L'annonce a été faite officiellement ce jeudi 28 mai par la ministre de la Santé : les médicaments Wegovy et Mounjaro seront prochainement remboursés par la Sécurité sociale, "dans certaines indications, notamment d'obésité sévère", a déclaré Stéphanie Rist au micro de TF1. Après plus d'un an de négociations, le gouvernement et les laboratoires fabricants sont finalement parvenus à un accord sur le prix de ces injections coupe-faim .
Si le taux de remboursement par l'assurance maladie a été fixé à 65 %, la ministre assure que, dans les faits, le remboursement sera de 100 % "pour la très grande majorité" des patients éligibles, en raison de comorbidités. Un million de Français pourraient bénéficier de cette prise en charge selon la ministre, qui anticipe un coût "d'environ une centaine de millions d’euros" par an pour la Sécurité sociale, une fois le déploiement complet.
Seront éligibles les personnes majeures dont "l'IMC est supérieur à 35, voire 40, et celles qui sont susceptibles d'avoir une chirurgie", a poursuivi Stéphanie Rist.
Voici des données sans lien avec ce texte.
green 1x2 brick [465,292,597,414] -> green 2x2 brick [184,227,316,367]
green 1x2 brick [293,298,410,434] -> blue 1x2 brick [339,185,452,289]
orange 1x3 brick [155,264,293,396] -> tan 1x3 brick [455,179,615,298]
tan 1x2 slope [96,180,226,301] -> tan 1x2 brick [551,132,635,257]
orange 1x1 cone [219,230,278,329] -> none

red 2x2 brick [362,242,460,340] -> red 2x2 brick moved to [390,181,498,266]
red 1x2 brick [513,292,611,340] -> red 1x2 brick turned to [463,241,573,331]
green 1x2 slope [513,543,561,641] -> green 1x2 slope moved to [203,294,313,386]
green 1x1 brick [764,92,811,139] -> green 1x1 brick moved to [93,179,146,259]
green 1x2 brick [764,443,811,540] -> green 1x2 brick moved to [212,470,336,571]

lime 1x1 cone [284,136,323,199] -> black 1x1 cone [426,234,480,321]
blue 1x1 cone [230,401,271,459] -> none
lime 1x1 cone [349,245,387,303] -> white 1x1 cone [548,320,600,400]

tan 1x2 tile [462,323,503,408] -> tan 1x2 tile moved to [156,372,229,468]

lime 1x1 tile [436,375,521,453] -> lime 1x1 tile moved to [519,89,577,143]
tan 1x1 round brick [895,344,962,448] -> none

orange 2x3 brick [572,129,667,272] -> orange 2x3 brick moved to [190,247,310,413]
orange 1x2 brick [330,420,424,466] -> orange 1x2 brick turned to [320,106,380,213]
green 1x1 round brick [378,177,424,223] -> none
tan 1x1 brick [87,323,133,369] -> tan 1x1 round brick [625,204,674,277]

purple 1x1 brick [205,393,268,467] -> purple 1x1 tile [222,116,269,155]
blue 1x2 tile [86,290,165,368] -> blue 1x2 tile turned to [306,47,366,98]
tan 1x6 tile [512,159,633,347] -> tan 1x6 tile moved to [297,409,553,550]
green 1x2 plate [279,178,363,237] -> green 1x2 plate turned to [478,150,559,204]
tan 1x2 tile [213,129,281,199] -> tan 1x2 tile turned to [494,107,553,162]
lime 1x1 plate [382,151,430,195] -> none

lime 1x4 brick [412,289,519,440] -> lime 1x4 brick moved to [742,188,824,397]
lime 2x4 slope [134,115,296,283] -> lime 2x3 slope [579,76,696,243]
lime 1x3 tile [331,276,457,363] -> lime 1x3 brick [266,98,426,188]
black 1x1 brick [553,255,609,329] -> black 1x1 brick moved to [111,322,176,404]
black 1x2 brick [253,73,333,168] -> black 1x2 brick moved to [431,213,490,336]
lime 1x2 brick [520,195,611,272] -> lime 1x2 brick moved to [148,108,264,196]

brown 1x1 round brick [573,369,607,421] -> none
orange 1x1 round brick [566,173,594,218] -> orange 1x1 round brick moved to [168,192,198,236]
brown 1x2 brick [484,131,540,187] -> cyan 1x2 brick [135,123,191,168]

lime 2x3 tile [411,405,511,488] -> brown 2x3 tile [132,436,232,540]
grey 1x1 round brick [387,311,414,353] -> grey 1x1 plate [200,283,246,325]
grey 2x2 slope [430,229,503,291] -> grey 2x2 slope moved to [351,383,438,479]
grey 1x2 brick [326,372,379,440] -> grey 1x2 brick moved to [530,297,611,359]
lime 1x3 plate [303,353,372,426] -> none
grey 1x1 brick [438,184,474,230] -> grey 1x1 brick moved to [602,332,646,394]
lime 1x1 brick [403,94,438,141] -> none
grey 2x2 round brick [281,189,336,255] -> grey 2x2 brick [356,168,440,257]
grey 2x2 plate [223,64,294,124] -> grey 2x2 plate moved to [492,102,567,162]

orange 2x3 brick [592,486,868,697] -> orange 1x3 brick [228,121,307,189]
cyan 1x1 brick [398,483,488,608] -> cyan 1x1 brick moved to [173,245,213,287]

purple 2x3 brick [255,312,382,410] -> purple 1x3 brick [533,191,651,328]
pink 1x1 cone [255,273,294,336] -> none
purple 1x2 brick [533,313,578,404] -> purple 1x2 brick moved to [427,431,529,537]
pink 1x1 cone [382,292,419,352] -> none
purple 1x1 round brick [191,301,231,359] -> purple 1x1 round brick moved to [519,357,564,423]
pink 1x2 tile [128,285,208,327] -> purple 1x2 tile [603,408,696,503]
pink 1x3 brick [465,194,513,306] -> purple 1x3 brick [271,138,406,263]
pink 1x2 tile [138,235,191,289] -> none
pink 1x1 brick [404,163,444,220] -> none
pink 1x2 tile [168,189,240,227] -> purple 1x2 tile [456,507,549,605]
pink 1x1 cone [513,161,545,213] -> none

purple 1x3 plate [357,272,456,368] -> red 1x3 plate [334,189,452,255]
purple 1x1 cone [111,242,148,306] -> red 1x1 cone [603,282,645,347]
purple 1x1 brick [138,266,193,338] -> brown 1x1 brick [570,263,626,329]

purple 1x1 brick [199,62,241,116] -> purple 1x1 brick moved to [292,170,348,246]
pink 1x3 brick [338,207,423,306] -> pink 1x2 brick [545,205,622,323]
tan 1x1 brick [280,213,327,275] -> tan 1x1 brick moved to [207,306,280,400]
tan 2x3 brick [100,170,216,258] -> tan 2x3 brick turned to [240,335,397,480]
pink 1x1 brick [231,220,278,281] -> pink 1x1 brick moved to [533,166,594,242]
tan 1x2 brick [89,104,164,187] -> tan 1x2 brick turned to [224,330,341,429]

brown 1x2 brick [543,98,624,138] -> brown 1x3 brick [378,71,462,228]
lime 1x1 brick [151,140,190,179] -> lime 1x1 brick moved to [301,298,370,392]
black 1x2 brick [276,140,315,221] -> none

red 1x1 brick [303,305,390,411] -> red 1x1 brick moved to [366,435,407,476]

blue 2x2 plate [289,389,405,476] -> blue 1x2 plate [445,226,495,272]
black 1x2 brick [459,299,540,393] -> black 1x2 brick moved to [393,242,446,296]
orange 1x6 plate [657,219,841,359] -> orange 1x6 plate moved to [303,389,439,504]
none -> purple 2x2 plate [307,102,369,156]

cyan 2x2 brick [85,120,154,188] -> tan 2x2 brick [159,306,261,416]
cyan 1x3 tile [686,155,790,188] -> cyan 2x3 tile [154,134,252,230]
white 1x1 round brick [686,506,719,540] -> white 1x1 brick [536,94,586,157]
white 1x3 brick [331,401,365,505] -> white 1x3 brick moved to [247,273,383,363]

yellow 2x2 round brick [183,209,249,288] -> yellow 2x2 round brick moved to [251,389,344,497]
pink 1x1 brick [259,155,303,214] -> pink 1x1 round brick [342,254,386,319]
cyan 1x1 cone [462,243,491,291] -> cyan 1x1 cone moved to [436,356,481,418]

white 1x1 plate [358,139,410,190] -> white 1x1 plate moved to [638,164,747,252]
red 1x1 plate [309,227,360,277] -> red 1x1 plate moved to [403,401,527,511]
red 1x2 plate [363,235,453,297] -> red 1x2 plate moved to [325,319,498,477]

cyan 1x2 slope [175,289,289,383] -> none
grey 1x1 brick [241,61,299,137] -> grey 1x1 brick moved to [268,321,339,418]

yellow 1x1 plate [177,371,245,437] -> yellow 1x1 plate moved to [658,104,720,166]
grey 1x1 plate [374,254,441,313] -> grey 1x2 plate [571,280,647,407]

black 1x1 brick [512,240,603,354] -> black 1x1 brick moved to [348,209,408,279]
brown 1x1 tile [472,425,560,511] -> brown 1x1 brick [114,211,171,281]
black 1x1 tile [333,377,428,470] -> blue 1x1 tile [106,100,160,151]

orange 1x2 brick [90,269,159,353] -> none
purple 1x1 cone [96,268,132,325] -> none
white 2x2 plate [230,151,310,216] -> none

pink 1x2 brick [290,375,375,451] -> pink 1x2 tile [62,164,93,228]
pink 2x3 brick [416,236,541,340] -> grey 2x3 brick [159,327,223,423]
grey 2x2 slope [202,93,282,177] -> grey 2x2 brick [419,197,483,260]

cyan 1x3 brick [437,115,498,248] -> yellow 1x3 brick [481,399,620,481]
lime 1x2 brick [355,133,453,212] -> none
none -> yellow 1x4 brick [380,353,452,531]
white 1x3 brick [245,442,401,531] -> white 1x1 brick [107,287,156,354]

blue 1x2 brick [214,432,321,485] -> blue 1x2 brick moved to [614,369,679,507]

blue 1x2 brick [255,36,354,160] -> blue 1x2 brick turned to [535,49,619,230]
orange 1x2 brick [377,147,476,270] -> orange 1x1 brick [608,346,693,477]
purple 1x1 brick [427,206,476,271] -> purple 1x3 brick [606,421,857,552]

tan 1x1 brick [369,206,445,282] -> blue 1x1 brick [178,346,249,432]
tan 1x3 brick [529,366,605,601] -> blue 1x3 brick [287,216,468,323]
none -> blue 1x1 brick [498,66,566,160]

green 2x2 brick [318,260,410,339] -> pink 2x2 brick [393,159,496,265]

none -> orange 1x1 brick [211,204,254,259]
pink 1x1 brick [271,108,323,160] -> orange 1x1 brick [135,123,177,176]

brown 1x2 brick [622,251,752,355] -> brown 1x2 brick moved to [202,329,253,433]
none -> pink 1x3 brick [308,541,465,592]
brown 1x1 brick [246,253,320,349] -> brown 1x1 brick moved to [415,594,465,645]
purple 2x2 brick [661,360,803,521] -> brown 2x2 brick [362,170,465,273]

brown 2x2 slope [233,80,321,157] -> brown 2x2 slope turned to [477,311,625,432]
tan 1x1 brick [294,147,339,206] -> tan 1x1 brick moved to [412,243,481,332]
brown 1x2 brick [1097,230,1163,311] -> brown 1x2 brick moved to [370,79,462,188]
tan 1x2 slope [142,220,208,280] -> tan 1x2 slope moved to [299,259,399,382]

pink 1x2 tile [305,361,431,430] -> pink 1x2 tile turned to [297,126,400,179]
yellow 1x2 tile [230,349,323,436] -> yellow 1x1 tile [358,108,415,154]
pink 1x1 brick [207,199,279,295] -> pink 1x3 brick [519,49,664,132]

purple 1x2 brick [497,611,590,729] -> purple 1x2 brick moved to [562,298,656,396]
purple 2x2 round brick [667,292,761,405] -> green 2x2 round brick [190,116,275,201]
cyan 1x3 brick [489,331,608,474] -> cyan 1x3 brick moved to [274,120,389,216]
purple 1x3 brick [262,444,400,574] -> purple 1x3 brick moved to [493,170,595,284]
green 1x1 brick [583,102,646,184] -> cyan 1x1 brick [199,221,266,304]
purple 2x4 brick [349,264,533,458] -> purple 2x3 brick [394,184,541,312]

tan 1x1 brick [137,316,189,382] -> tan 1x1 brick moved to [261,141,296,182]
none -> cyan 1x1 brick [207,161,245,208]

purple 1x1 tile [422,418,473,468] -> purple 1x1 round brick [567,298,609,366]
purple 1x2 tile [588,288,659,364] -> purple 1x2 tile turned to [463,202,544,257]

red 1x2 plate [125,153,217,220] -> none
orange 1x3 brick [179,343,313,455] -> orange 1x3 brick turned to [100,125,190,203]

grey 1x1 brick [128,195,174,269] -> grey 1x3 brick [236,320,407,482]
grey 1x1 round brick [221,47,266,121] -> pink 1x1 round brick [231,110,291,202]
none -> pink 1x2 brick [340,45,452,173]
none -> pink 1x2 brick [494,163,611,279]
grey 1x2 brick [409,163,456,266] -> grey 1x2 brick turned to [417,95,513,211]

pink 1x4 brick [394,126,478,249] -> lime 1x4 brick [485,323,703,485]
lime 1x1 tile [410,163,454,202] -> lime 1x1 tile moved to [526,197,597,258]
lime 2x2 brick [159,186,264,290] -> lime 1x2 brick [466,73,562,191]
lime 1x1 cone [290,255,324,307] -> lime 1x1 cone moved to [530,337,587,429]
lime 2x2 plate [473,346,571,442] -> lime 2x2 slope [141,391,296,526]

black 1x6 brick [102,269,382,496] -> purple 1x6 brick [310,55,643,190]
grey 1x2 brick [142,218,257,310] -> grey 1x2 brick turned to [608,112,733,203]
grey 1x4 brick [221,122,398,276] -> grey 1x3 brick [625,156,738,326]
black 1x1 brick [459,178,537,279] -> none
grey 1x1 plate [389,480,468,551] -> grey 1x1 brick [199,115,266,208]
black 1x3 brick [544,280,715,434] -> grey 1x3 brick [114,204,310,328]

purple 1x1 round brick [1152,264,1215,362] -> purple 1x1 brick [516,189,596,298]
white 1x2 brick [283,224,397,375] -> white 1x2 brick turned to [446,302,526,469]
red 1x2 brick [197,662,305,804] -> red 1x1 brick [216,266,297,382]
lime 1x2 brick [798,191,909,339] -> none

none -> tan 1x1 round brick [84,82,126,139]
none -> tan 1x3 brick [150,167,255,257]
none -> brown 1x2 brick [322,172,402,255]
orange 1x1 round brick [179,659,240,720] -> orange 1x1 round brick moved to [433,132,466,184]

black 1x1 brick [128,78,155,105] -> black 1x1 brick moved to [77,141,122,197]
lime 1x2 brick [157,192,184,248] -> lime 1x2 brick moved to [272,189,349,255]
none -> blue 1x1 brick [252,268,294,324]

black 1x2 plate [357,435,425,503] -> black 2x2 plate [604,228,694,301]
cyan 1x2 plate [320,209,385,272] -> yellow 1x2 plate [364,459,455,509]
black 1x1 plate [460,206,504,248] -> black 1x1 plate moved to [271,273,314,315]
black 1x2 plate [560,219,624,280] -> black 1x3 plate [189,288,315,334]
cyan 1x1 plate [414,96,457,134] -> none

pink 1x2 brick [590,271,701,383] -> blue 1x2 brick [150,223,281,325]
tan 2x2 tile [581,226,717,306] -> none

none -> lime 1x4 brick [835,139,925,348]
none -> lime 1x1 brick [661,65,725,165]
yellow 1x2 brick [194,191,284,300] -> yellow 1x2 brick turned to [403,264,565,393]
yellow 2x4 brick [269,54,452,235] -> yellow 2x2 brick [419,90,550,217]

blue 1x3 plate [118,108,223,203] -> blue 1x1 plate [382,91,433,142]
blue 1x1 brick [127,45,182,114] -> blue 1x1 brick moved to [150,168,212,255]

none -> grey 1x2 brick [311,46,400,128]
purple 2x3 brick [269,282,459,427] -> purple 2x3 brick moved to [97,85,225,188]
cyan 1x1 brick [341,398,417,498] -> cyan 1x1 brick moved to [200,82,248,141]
Selon l'arrêté publié au Journal officiel ce jeudi, la prise en charge de Wegovy et de Mounjaro sera également conditionnée à "l'échec" des régimes précédents, et le traitement devra être pris en complément d’un régime hypocalorique et d’une augmentation de l’activité physique. "Considérant l’impact financier pour les dépenses d’assurance maladie, le risque de mésusage, en dehors de ses indications remboursables", seuls les médecins spécialistes de l'obésité pourront rédiger les premières ordonnances, précise le même document.
Ces traitements anti-obésité "permettent un véritable changement pour ces personnes qui ne seront plus opérées et qui auront moins de risques", a encore indiqué Stéphanie Rist, qui perçoit dans ces injections une méthode de "prévention" . Toutefois, la ministre qui se dit "plutôt favorable" à l'augmentation des franchises, avertit : "Si on veut accéder et continuer à accéder à ces traitements", il faudra "un débat de fond" sur le financement de la Sécurité sociale.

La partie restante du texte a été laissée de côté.